When binning contigs using qiime moshpit bin-contigs-metabat, the output produced for --o-mags are of type SampleData[MAGs]. However, for dereplicating MAGs and for classifying MAGs using 'qiime moshpit classify-kraken2' a FeatureData[MAG] type is required instead. browsing through your tutorials and help files, I am unable to find how to find or create the FeatureData[MAG] artifact. What I did see in my temp dir was a hash directory for every MAG created, and the data folder contains a fast format file. I suspect this is the data I am looking for. I am wondering why this is still in temp, and not output as FeatureData[MAG]. Are they unfinished somehow?
Happy to hear from you on how you advise me to proceed.

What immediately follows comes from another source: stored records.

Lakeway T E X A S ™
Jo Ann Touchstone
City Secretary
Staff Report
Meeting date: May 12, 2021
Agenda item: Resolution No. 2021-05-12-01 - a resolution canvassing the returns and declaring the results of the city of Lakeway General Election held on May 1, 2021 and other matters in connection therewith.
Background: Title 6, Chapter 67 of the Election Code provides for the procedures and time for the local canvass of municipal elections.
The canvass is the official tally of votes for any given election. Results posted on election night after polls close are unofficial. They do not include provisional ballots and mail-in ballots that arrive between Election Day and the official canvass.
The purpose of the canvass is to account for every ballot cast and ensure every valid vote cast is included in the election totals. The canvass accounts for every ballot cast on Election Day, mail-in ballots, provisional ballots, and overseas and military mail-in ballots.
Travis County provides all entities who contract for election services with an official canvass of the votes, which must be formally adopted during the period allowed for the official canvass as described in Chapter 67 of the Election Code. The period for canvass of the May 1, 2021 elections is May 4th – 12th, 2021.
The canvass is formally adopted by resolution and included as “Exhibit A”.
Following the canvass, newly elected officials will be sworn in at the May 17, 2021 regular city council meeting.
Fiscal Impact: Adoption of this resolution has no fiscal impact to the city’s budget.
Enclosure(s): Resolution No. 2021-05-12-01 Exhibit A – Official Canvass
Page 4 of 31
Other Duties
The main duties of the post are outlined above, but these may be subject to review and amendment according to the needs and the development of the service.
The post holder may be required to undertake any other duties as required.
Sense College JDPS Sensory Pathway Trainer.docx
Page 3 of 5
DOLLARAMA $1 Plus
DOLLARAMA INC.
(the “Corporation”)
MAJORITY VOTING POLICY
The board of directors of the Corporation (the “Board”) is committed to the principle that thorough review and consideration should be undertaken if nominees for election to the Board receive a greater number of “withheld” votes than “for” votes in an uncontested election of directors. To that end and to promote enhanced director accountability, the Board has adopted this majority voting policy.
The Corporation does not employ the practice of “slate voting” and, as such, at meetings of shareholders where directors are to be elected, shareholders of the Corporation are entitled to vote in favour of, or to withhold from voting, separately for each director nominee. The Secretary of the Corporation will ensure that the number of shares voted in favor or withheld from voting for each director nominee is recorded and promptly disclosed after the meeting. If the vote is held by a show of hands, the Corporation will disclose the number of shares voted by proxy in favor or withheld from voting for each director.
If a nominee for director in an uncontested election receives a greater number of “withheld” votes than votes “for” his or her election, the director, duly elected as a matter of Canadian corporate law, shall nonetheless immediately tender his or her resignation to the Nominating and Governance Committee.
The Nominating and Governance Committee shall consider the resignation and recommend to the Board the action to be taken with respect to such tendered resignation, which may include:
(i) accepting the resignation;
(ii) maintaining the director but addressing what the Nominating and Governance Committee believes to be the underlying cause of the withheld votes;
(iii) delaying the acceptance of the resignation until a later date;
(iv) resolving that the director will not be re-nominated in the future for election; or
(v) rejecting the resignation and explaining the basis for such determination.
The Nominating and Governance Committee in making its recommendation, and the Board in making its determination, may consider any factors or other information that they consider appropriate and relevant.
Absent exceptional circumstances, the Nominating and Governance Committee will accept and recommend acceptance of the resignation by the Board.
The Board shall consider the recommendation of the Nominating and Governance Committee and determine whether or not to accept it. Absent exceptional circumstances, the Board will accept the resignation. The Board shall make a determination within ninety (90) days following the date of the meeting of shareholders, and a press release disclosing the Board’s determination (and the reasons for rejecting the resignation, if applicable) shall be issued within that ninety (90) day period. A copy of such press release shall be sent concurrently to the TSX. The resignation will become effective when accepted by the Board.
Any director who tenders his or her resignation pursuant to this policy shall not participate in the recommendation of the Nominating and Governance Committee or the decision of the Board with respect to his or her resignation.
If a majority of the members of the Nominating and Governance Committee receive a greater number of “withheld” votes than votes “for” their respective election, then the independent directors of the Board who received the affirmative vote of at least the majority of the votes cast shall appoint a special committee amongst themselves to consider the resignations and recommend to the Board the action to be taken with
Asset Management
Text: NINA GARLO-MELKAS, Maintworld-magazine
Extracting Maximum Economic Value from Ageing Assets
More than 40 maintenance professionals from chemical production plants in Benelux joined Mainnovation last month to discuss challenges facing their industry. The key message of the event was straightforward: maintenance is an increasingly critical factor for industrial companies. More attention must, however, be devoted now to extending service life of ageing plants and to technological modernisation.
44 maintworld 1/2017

great question, thanks! So the idea is that the SampleData[MAGs] represents non-dereplicated MAGs (straight from binning) and FeatureData[MAG] then corresponds to the dereplicated ones. The dereplicating action which we implemented for now in q2-moshpit can accept any DistanceMatrix representing similarity between all the MAGs in the SampleData artifact - we then use that similarity to find the non-redundant set of MAGs. This is not yet really documented anywhere but one way to obtain such a matrix is by using sourmash through its QIIME 2 plugin - you can then use it as input to the dereplicate action. If you want to see the steps involved in this process, you can check out our semi-official tutorial here.
Jumping in for @misialq here! This is currently in the works, and we are hoping to have q2-sourmash included in the metagenome distribution for the 2024.10 release.